Let’s say my life expectancy is 88 years old. That’s a nice number. Double digits, couple of eight balls. Not exactly 90, a little after 85. I like it. I think my life will come to a final curtain when I’m 88. If I’m thinking in these terms, then this Tuesday, I’m at the halfway mark. In the immortal words of the pastor who called the Sunday night bingo games, in his thick Irish brogue, “G- farty-far….G-farty-far, does anyone have that lucky number?” I’m about to be officially 44 (farty far) years old. It’s halftime. Where does the time go? Death isn’t something I think about much. Maybe I should. If I did, I’d make some special requests for the end of the game, if possible.
If I had a choice, I’d order a nice early bed-time, a cup of Chamomile with honey, a soft warm blanket; my rosary and I would simply fall asleep after saying my prayers and never wake up. Hopefully I would die with a smile on my face after dreaming something really wonderful. I would recall when my kids were born, or when J.D. and I were married…these would all bring back great memories that would make me smile. But perhaps, at that age, I would be dreaming about the day my grandchildren were born and the very first time they called me “Nanny.” But we don’t really know the day or the hour, do we? I’m just speculating on all this because in my ‘Life Span’ class I had to take a life expectancy test this week, and based on my lifestyle and my medical history, the test told me that I would live to be 91 years old! I find that incredible. The double eights make much more sense. I never thought I’d live that long. When I was in the insurance business, the tables always told me I was checking out around 74. That’s entirely unacceptable. That’s young!

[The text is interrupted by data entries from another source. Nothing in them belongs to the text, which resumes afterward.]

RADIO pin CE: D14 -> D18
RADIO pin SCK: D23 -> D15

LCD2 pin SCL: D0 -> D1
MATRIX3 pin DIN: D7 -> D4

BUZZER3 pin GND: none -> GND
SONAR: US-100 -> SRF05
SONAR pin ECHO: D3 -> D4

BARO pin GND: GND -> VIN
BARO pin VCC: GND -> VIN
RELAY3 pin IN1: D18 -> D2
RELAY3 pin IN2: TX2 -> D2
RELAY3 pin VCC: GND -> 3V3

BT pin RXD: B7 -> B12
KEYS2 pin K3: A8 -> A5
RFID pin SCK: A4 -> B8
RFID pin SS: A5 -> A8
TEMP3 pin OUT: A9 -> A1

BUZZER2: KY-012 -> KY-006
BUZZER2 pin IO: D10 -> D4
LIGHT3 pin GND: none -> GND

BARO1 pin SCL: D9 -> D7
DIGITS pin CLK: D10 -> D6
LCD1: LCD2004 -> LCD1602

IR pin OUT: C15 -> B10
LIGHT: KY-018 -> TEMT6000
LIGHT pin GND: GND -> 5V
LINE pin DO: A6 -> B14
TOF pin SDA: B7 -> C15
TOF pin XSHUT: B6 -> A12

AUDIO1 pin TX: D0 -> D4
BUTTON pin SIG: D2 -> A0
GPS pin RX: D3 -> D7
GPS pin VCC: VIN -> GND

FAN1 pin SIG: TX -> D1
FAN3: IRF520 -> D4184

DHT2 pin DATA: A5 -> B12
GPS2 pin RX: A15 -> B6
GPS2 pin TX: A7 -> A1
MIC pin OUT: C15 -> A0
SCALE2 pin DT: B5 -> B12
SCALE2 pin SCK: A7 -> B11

I was amazed to realize that as we are getting older, the whole population seems to be living longer, much longer than the generation of my great grandparents. My dad’s parents are still alive, both of them and he will be 70 in January! That’s phenomenal and it should take into consideration several things, not the least of them, advances in modern medicine, fitness, diet and nutritional advances.
As I enter the halftime, I can’t believe the changes that are ahead. Going back to school gave me new perspective on how beneficial life long learning is, especially in the aging population. There is nothing more encouraging than to see people in my parent’s generation returning to school and learning for the sheer joy of it. Most of the women in my study groups for organic chemistry and anatomy and physiology are my age or younger. The conversations at home are a little more intellectual now that Mom is in school too. It makes us all think a little more about the world around us.
The first half of life was a great. The game was full of touchdowns and setbacks but, since its only halftime, I guess I’ve got a little more time left. In the meantime, I’ll get on with it. There is still so much to see, so much work to do and at least farty far more in the bag.